The 28-year-old member of the Kwanlin Dün First Nation began his post at the Port Alberni hospital in early August, specialising as an anaesthesiologist. Anaesthesia enables the painless performance of critical medical procedures by suppressing the central nervous system - either through sedation, local aesthesia to a specific part of the body or by making the patient totally unconscious.
Cases can vary widely, from a hip fracture to emergency surgery during labour, and can be unpredictable for those who work behind the emergency department doors, said Williams.
“It’s completely random,” he said.
This new post follows two-years at rural practices in Alberta, where the young doctor regularly moved among small communities.
“Doing rural medicine in a small community there’s not a whole lot of support sometimes – especially in emergency if you’re the only guy on,” commented Williams, who witnessed the importance of anaesthesia in many of these rural locations. “Some very sick people can come in, [and] the ones that are quite critical, the ones that need immediate intervention otherwise they pass away, require anaesthetic skills.”
Williams also worked for six months in Whitehorse, where he grew up as a member of the Yukon’s largest First Nation.
“It was a good transition for some of the community members to see me as not a trouble maker anymore, a help to the community,” he chuckled.
As a child he was fascinated with the natural sciences and inner workings of the human body, but also received an introduction to Indigenous medicine from his grandmother.
“She was one of the traditional healers, one of the respected elders in that area,” said Williams, who later found that some of these traditional remedies were part of modern medicine. “She used to always share different teachings and show us different herbal remedies for medicinal properties. In my future studies I’ve noticed the specific extracts for specific medications.”

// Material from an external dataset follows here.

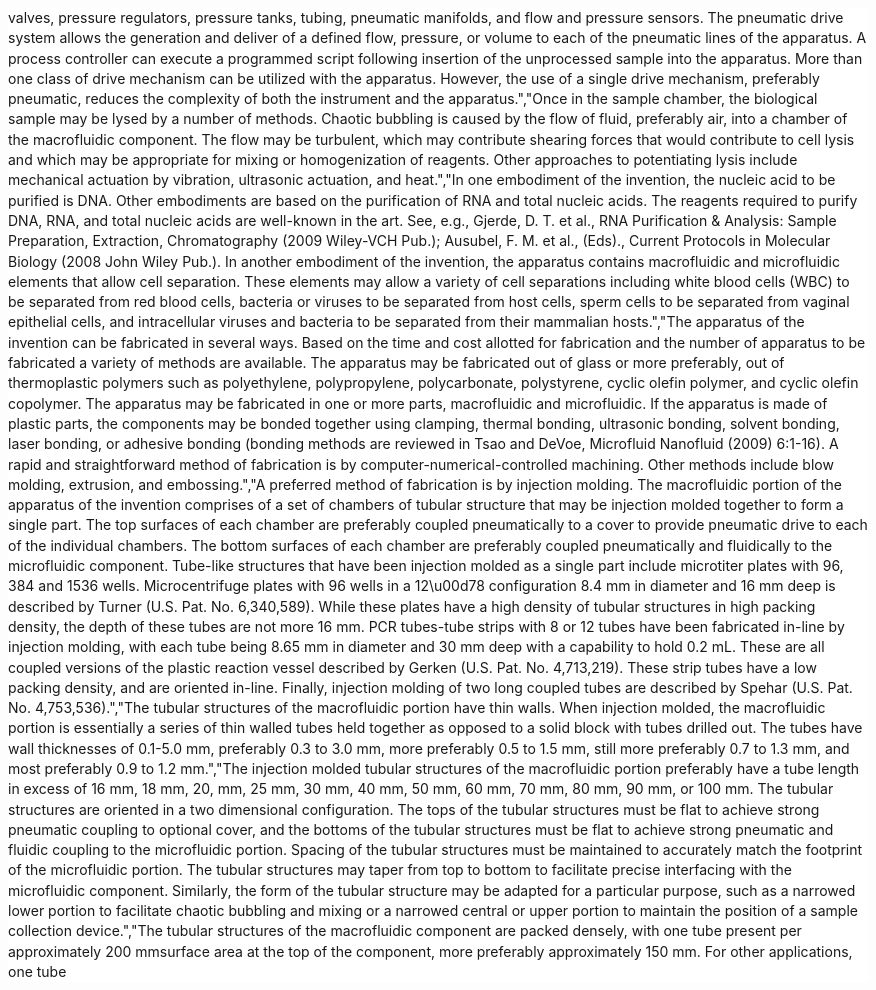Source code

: valves, pressure regulators, pressure tanks, tubing, pneumatic manifolds, and flow and pressure sensors. The pneumatic drive system allows the generation and deliver of a defined flow, pressure, or volume to each of the pneumatic lines of the apparatus. A process controller can execute a programmed script following insertion of the unprocessed sample into the apparatus. More than one class of drive mechanism can be utilized with the apparatus. However, the use of a single drive mechanism, preferably pneumatic, reduces the complexity of both the instrument and the apparatus.","Once in the sample chamber, the biological sample may be lysed by a number of methods. Chaotic bubbling is caused by the flow of fluid, preferably air, into a chamber of the macrofluidic component. The flow may be turbulent, which may contribute shearing forces that would contribute to cell lysis and which may be appropriate for mixing or homogenization of reagents. Other approaches to potentiating lysis include mechanical actuation by vibration, ultrasonic actuation, and heat.","In one embodiment of the invention, the nucleic acid to be purified is DNA. Other embodiments are based on the purification of RNA and total nucleic acids. The reagents required to purify DNA, RNA, and total nucleic acids are well-known in the art. See, e.g., Gjerde, D. T. et al., RNA Purification & Analysis: Sample Preparation, Extraction, Chromatography (2009 Wiley-VCH Pub.); Ausubel, F. M. et al., (Eds)., Current Protocols in Molecular Biology (2008 John Wiley Pub.). In another embodiment of the invention, the apparatus contains macrofluidic and microfluidic elements that allow cell separation. These elements may allow a variety of cell separations including white blood cells (WBC) to be separated from red blood cells, bacteria or viruses to be separated from host cells, sperm cells to be separated from vaginal epithelial cells, and intracellular viruses and bacteria to be separated from their mammalian hosts.","The apparatus of the invention can be fabricated in several ways. Based on the time and cost allotted for fabrication and the number of apparatus to be fabricated a variety of methods are available. The apparatus may be fabricated out of glass or more preferably, out of thermoplastic polymers such as polyethylene, polypropylene, polycarbonate, polystyrene, cyclic olefin polymer, and cyclic olefin copolymer. The apparatus may be fabricated in one or more parts, macrofluidic and microfluidic. If the apparatus is made of plastic parts, the components may be bonded together using clamping, thermal bonding, ultrasonic bonding, solvent bonding, laser bonding, or adhesive bonding (bonding methods are reviewed in Tsao and DeVoe, Microfluid Nanofluid (2009) 6:1-16). A rapid and straightforward method of fabrication is by computer-numerical-controlled machining. Other methods include blow molding, extrusion, and embossing.","A preferred method of fabrication is by injection molding. The macrofluidic portion of the apparatus of the invention comprises of a set of chambers of tubular structure that may be injection molded together to form a single part. The top surfaces of each chamber are preferably coupled pneumatically to a cover to provide pneumatic drive to each of the individual chambers. The bottom surfaces of each chamber are preferably coupled pneumatically and fluidically to the microfluidic component. Tube-like structures that have been injection molded as a single part include microtiter plates with 96, 384 and 1536 wells. Microcentrifuge plates with 96 wells in a 12\u00d78 configuration 8.4 mm in diameter and 16 mm deep is described by Turner (U.S. Pat. No. 6,340,589). While these plates have a high density of tubular structures in high packing density, the depth of these tubes are not more 16 mm. PCR tubes-tube strips with 8 or 12 tubes have been fabricated in-line by injection molding, with each tube being 8.65 mm in diameter and 30 mm deep with a capability to hold 0.2 mL. These are all coupled versions of the plastic reaction vessel described by Gerken (U.S. Pat. No. 4,713,219). These strip tubes have a low packing density, and are oriented in-line. Finally, injection molding of two long coupled tubes are described by Spehar (U.S. Pat. No. 4,753,536).","The tubular structures of the macrofluidic portion have thin walls. When injection molded, the macrofluidic portion is essentially a series of thin walled tubes held together as opposed to a solid block with tubes drilled out. The tubes have wall thicknesses of 0.1-5.0 mm, preferably 0.3 to 3.0 mm, more preferably 0.5 to 1.5 mm, still more preferably 0.7 to 1.3 mm, and most preferably 0.9 to 1.2 mm.","The injection molded tubular structures of the macrofluidic portion preferably have a tube length in excess of 16 mm, 18 mm, 20, mm, 25 mm, 30 mm, 40 mm, 50 mm, 60 mm, 70 mm, 80 mm, 90 mm, or 100 mm. The tubular structures are oriented in a two dimensional configuration. The tops of the tubular structures must be flat to achieve strong pneumatic coupling to optional cover, and the bottoms of the tubular structures must be flat to achieve strong pneumatic and fluidic coupling to the microfluidic portion. Spacing of the tubular structures must be maintained to accurately match the footprint of the microfluidic portion. The tubular structures may taper from top to bottom to facilitate precise interfacing with the microfluidic component. Similarly, the form of the tubular structure may be adapted for a particular purpose, such as a narrowed lower portion to facilitate chaotic bubbling and mixing or a narrowed central or upper portion to maintain the position of a sample collection device.","The tubular structures of the macrofluidic component are packed densely, with one tube present per approximately 200 mmsurface area at the top of the component, more preferably approximately 150 mm. For other applications, one tube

With thousands of First Nations people living in the Alberni Valley, Williams brings his medical expertise to an urban hub for Nuu-chah-nulth-aht. Yet, as a doctor with First Nations heritage, he’s also progressing through a profession with relatively few Indigenous physicians. According to the 2016 Statistics Canada Census, less than one per cent of the 93,985 general practitioners and specialists identified as Aboriginal. Indigenous people make up almost five per cent of Canada’s population.
A provincial investigation is currently trying to determine how to better serve British Columbia’s Indigenous patients, after a discriminatory game was reported from at least one hospital where staff guessed the blood-alcohol level of patients who arrived.
Former judge and ex-provincial child advocate Mary Ellen Turpel-Lafond leads the investigation.
“Our task is to address the specific incidents that have bee reported, as well as to gauge the levels of systemic and individual racism that Indigenous peoples face when using the health care system in general,” stated Turpel-Lafond in July.
Williams noted that sometimes healthcare providers are “not super well-educated to the First Nations communities and the cultural aspect of things.”
“Locally I will be helpful in providing that perspective,” he added.